Relics of the Buddha

A fascinating feature article in today's Sunday Times Magazine about the recent rediscovery of a hoard of relics of the Buddha originally uncovered in 1898:

As [Paul] Seto [general secretary of the Buddhist Society] and Philip Trent, an antiques dealer, pored over the contents of a display cabinet, Seto, seated on the floor, noticed a shabby cardboard box hiding between the bottom shelf of the cabinet and its base. It would have been invisible to anyone standing. Inside the box were various paraphernalia, such as conference badges and medals, that had belonged to Christmas Humphreys, the British judge who founded the society in 1924. And among these items was a smaller cardboard box, about 3in square. Written on its lid, in a neat Victorian hand, were two sentences that sent Seto reeling: "Relics of Buddha. From the Piprawah Stupa, Birdpore Estate, Gourkhpur NWP, India. 1898."

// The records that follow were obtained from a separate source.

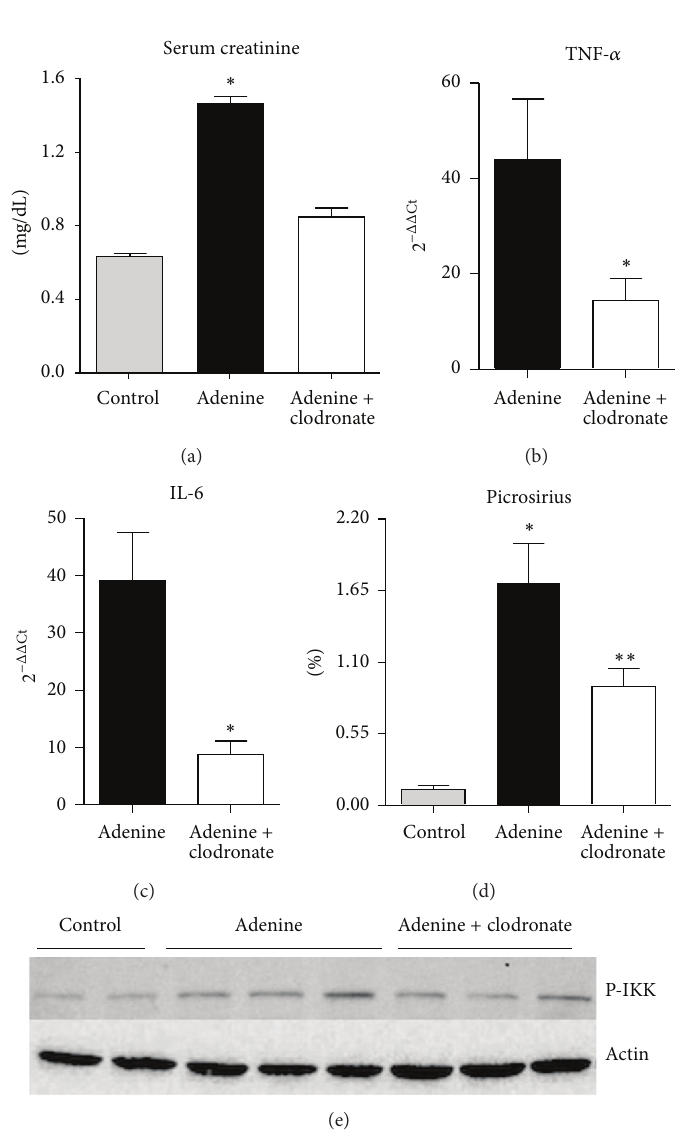
Figure3:Macrophagedepletionleadstoprotectioninadenine-inducedTIN.(a)Renalfunctionofcontrol,adenine,andadenine+clodronate mice was evaluated by serum creatinine ( ∗ 𝑃 < 0.05 versus control and adenine + clodronate). The inflammatory profile from these animals wasmeasuredandindicatedbythelevelsofTNF- 𝛼 andIL-6(panels(b)and(c),resp., ∗ 𝑃 < 0.05 versusadenine).Also,fibrosiswasassessedby the picrosirius staining (panel (d), ∗ 𝑃 < 0.05 versus control and adenine + clodronate and ∗∗ 𝑃 < 0.05 versus control). (e) Protein expression of p-IKK in control, adenine, and clodronate treated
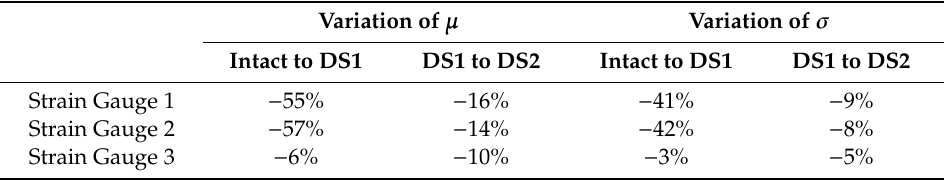
Table 2. Damage localization using the variation of µ and σ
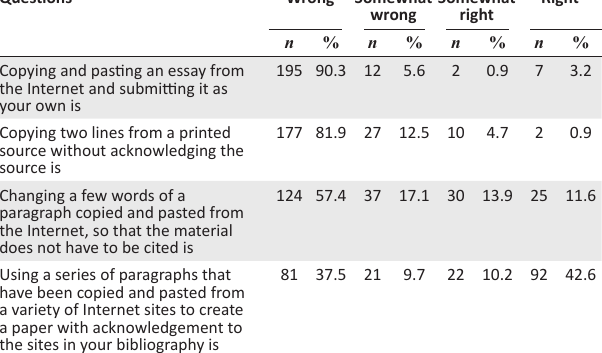
TABLE 2: Plagiarism category.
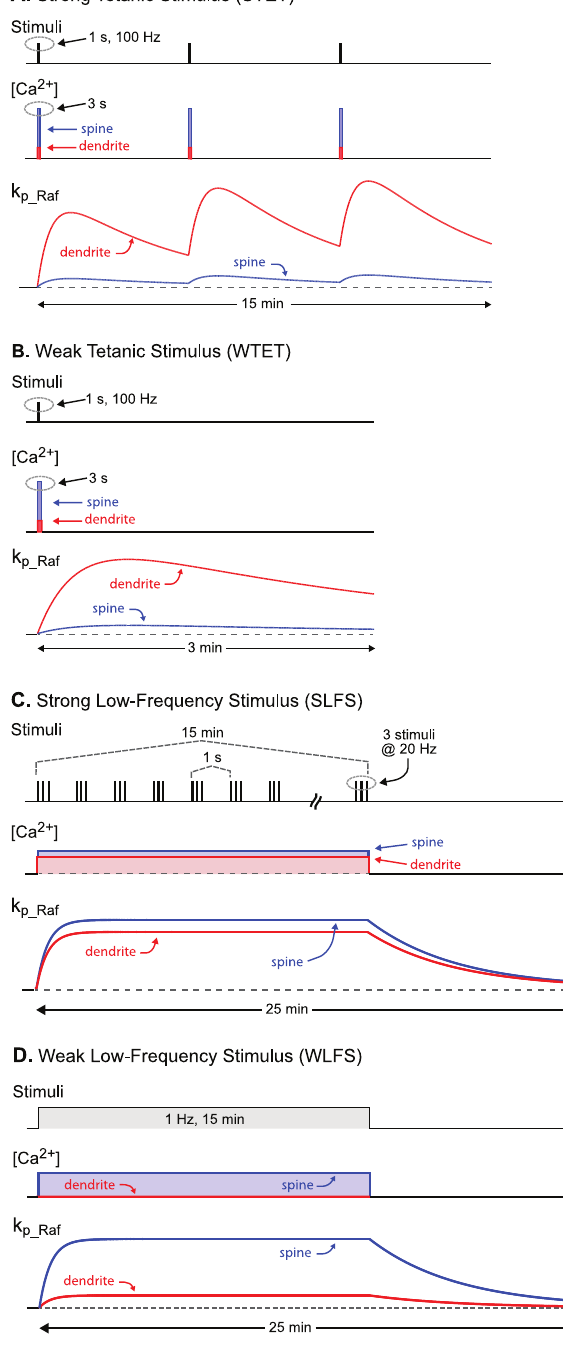
Figure 9. Schematic representations of the electrical stimulus protocols in the present study. A , STET is three 100 Hz bursts of electrical stimuli. The inter-burst interval is 5 min. Each burst is simulated as a 3-s increase of [Ca 2 + ] s and [Ca 2 + ] d . Each tetanus increases k p_Raf,s and k p_Raf,d , and some summation of these increases is evident. B , WTET is a single 100 Hz burst. C , SLFS is a series of bursts, each of three stimuli at 20 Hz, with an inter-burst interval of 1 s, continuing for 15 min. This is simulated as a 15-min increase of [Ca 2 + ] s and [Ca 2 + ] d , and an increase of k p_Raf,s and k p_Raf,d . that lasts , 25 min. D , WLFS is a 15- min train of single stimuli at 1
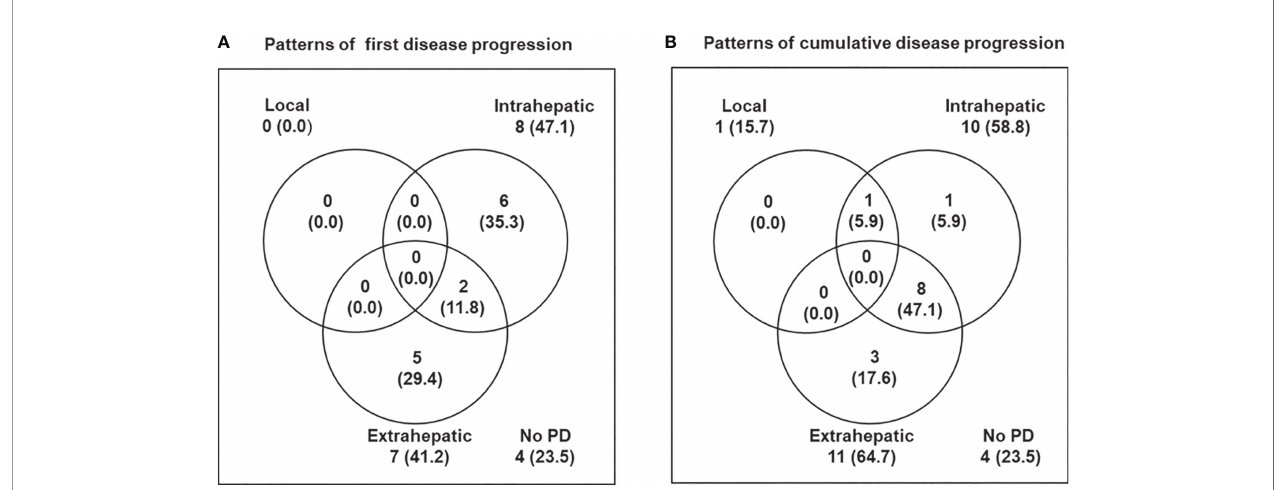
FIGURE 2 | Patterns of disease progression. (A) First and (B) cumulative disease progression at the time of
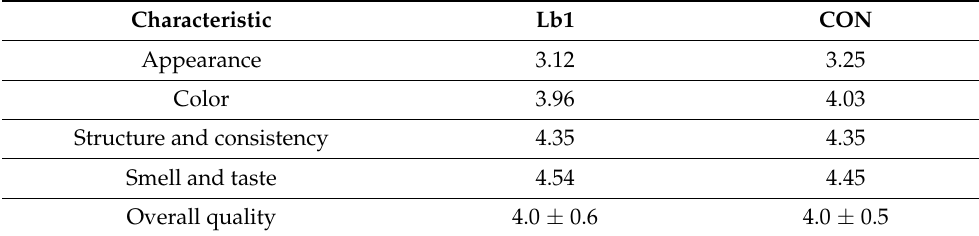
Table 6. Sensory evaluation of the non-dairy ice cream dessert (n =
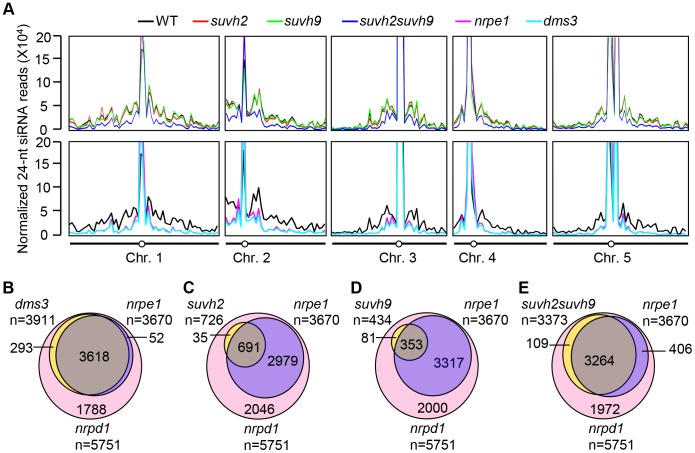
Small RNA analyses by small RNA Northern blotting and small RNA deep sequencing.(A) Diagrams show the distribution of Pol IV-dependent 24-nt siRNAs across all five Arabidopsis chromosomes in the wild type, suvh2, suvh9, suvh2suvh9, nrpe1, and dms3. Normalized 24-nt siRNA reads per ten million in consecutive 500-Kb genomic regions of each chromosome are indicated by the Y coordinate, whereas all five Arabidopsis chromosomes are shown along the X coordinate. (B–D) Venn diagrams indicate the numbers and overlaps of siRNA regions that show decreased siRNAs in dms3 (B), suvh2 (C), suvh9 (D), and suvh2suvh9. (E) compared to nrpd1 and nrpe1. The results are from the small RNA deep sequencing data for the wild type, nrpd1, nrpe1, dms3, suvh2, suvh9, and suvh2suvh9.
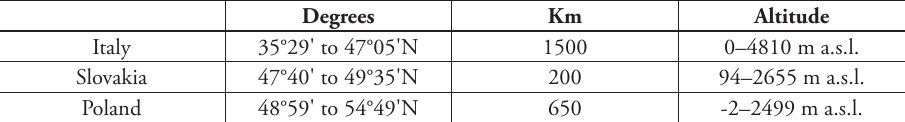
table 1. Range of latitudes (in degrees and in km) and altitudes for the considered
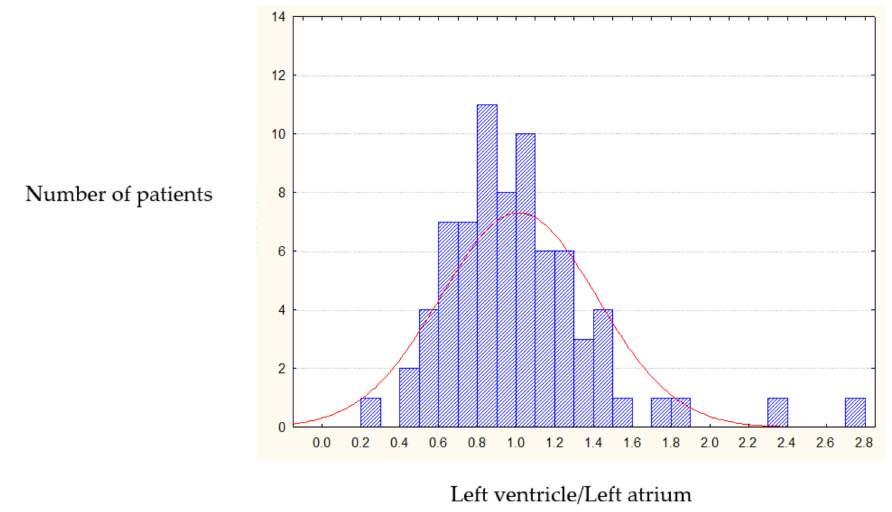
Figure 3. Post-operative IRV distribution (left heart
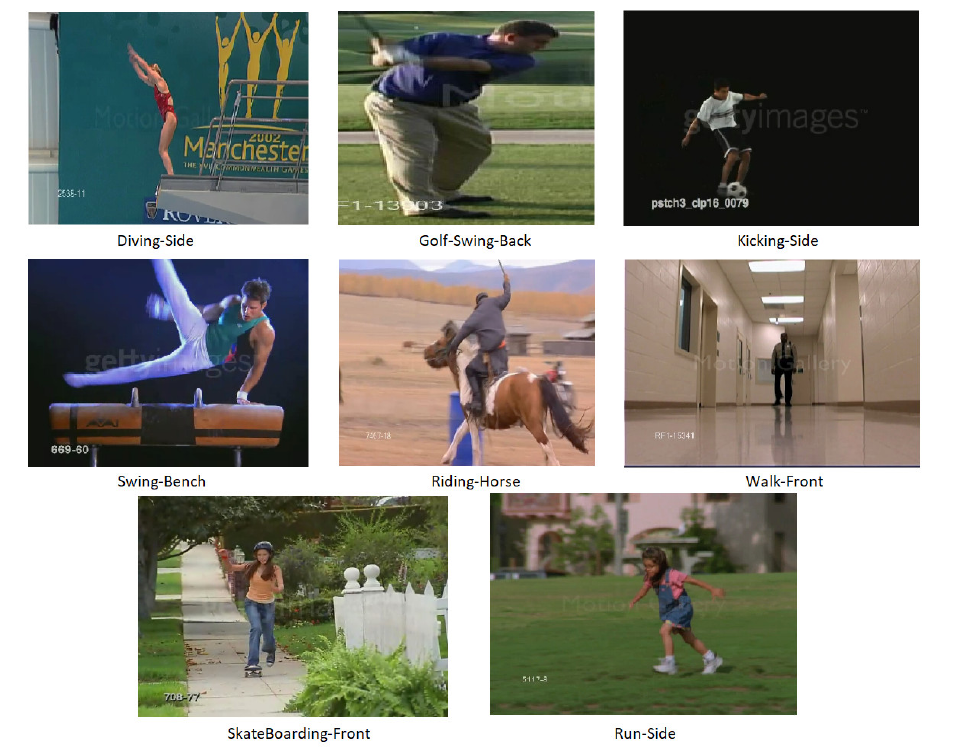
Figure 2. Snapshots of different videos from the UCF Sports dataset depicting the different types of action classes.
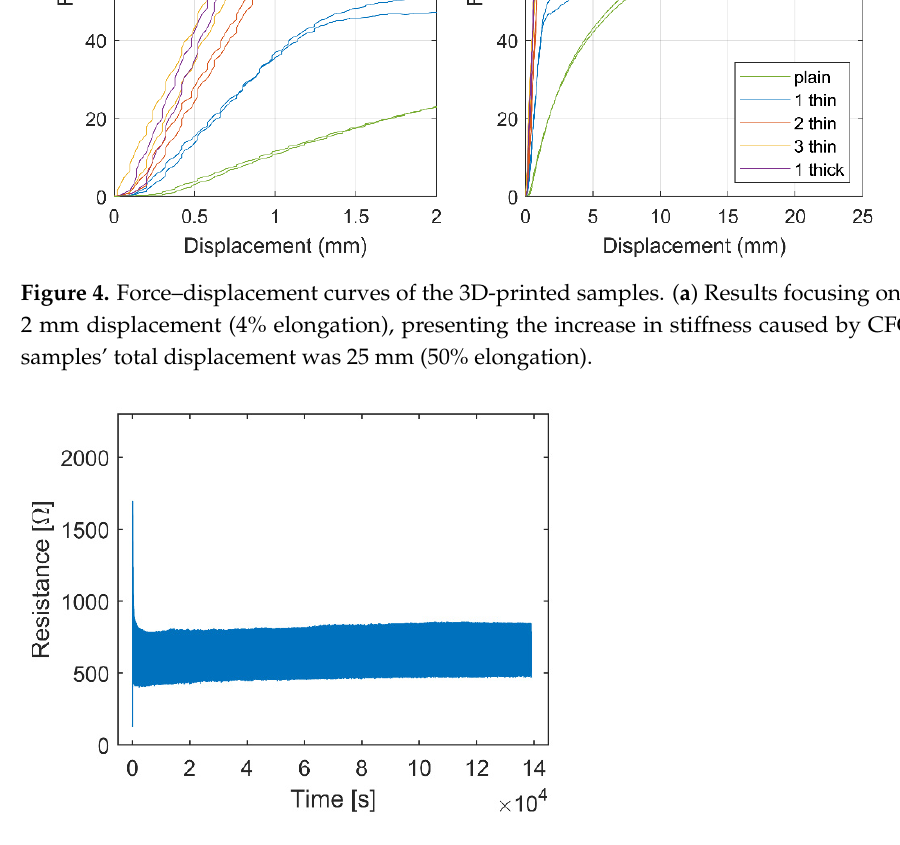
Figure 4. Force–displacement curves of the 3D ‐ printed samples. ( a ) Results focusing on the initial 2 mm displacement (4% elongation), presenting the increase in stiffness caused by CFCs, ( b ) the sam ‐ ples’ total displacement was 25 mm (50% elongation).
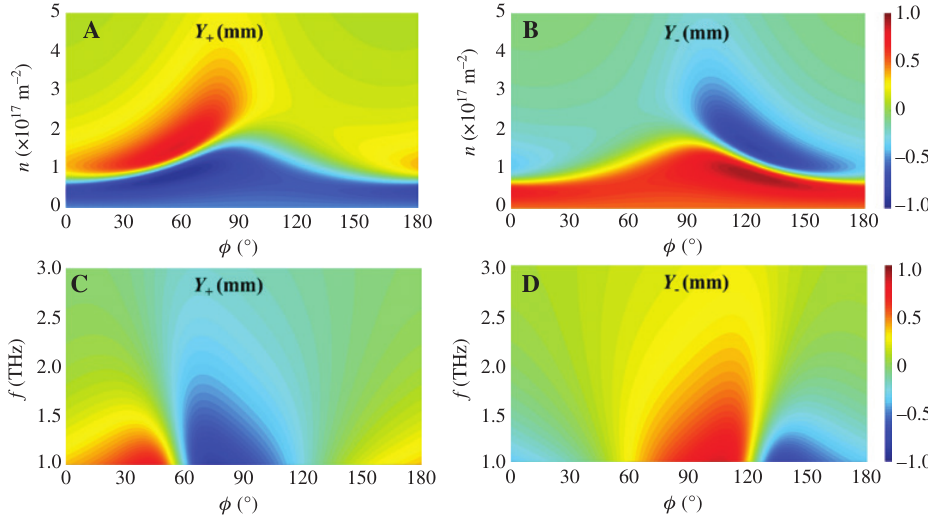
with rotating angle, carrier density and frequency. ± as a function of the rotation angle φ and carrier density n when the incident angle θ = 74.43 ° , f = 1 THz. ± as a function of φ and f . ±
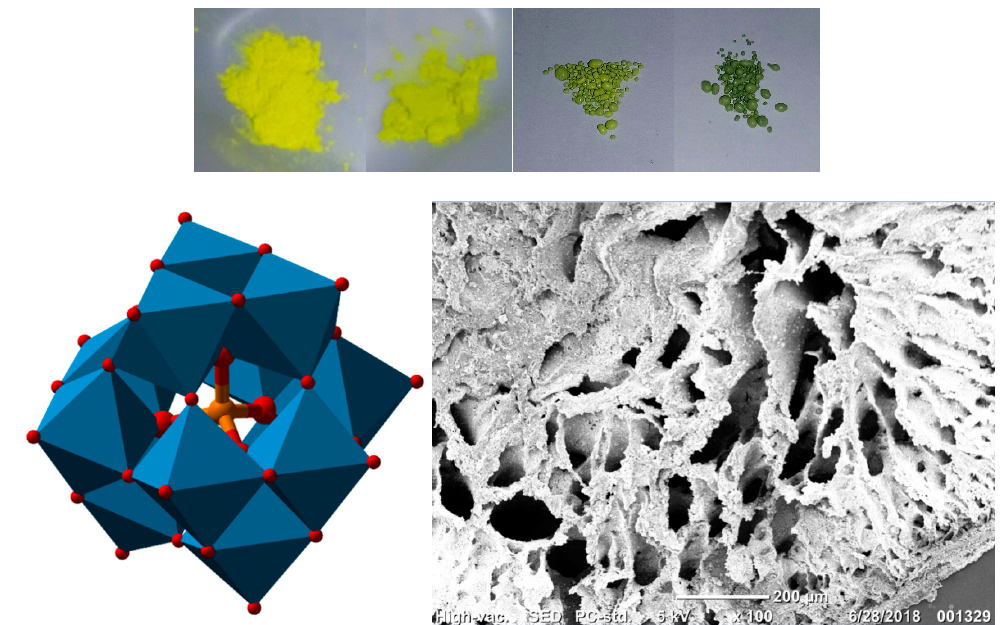
Figure 1. Top: The observed colour changes of ammonium phosphomolybdate (AMP) powder (left two images) and AMP-polyacrylonitrile (PAN) beads (right two images) upon 100 kGy γ irradiation. Below, left: Keggin structure of the phosphomolybdate anion (PMo 12 O 403- ). MoO 6 octahedra: blue; P: orange; O: red [22]. Open source image: Wikimedia commons; right: SEM micrograph of bisected virgin AMP-PAN bead.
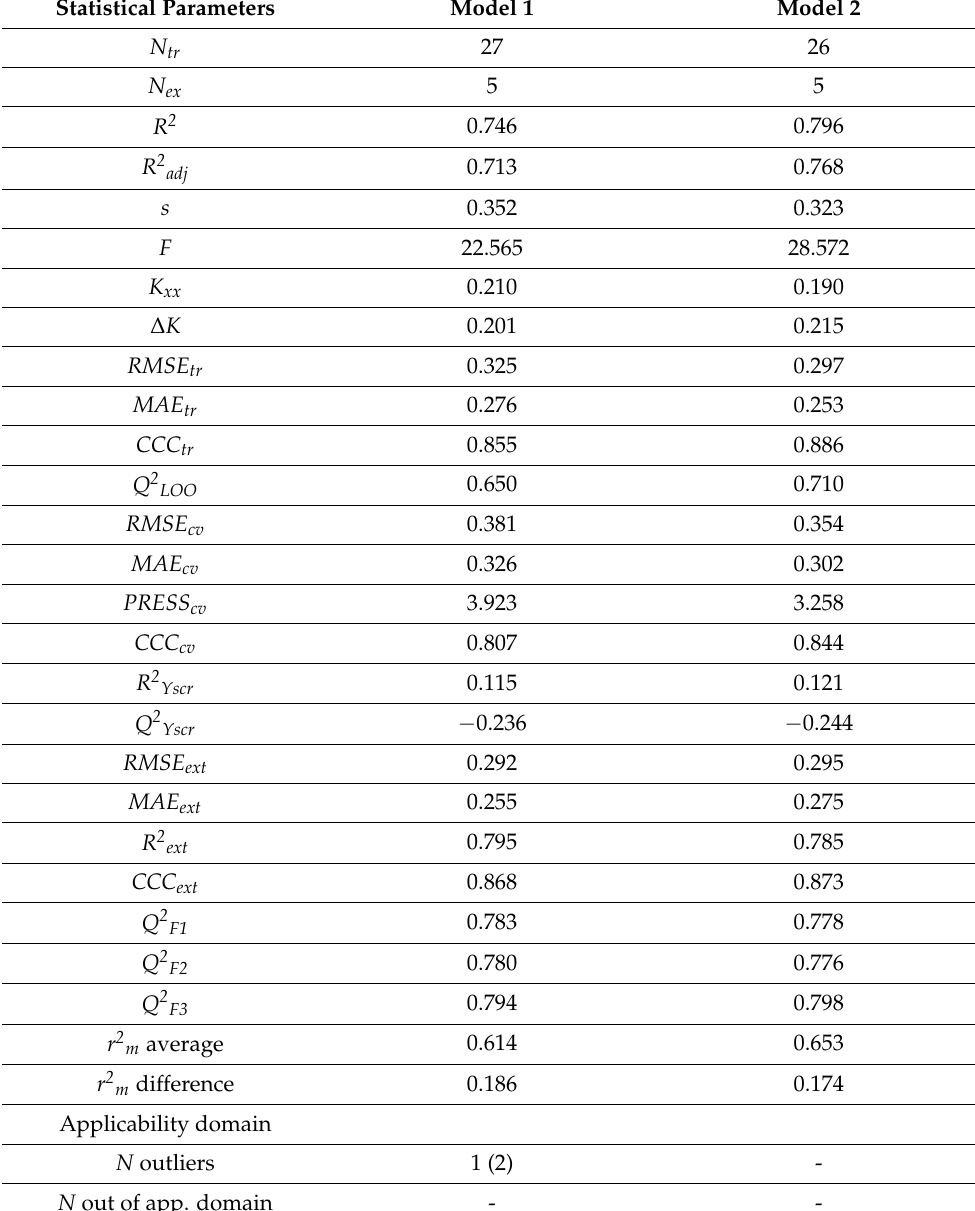
Table S1. Table 2. The statistical parameters for QSAR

Carefully, he opened the box. Inside he found 12 compartments, each holding a tiny, exquisite object: eight-pointed flowers and beads made of sapphire,cornelian, amethyst, ruby and rock crystal, a tiny, pearl-like object, and a larger object that appeared to be three pearls fused into one.

The article is long, so this excerpt is only by way of introduction; alas, I find no other references online as yet for those without access to The Times. The topic touches on a question that has fascinated me for years, ever since graduate school, where my advisor was busy rethinking the connections between early Christian iconography and its antecedents, pagan and Buddhist alike: How important was the Buddhist cult of relics to the formation of that of the early Christians? It's often forgotten that the center of gravity of the Christian world prior to the Muslim conquests lay quite far to the east, with much overlap and intermingling with Buddhists, Zoroastrians, and others. Greeks, Romans, and Jews saw only impurity in the dead; only the Buddhists, as far as I can tell, offer a fully developed precedent for such Christian practices as parting out the bodies of holy men, housing the bits and pieces in reliquaries and special shrines, and the making of contact relics (brandea: ordinary objects made holy by touching the holy) for visiting pilgrims.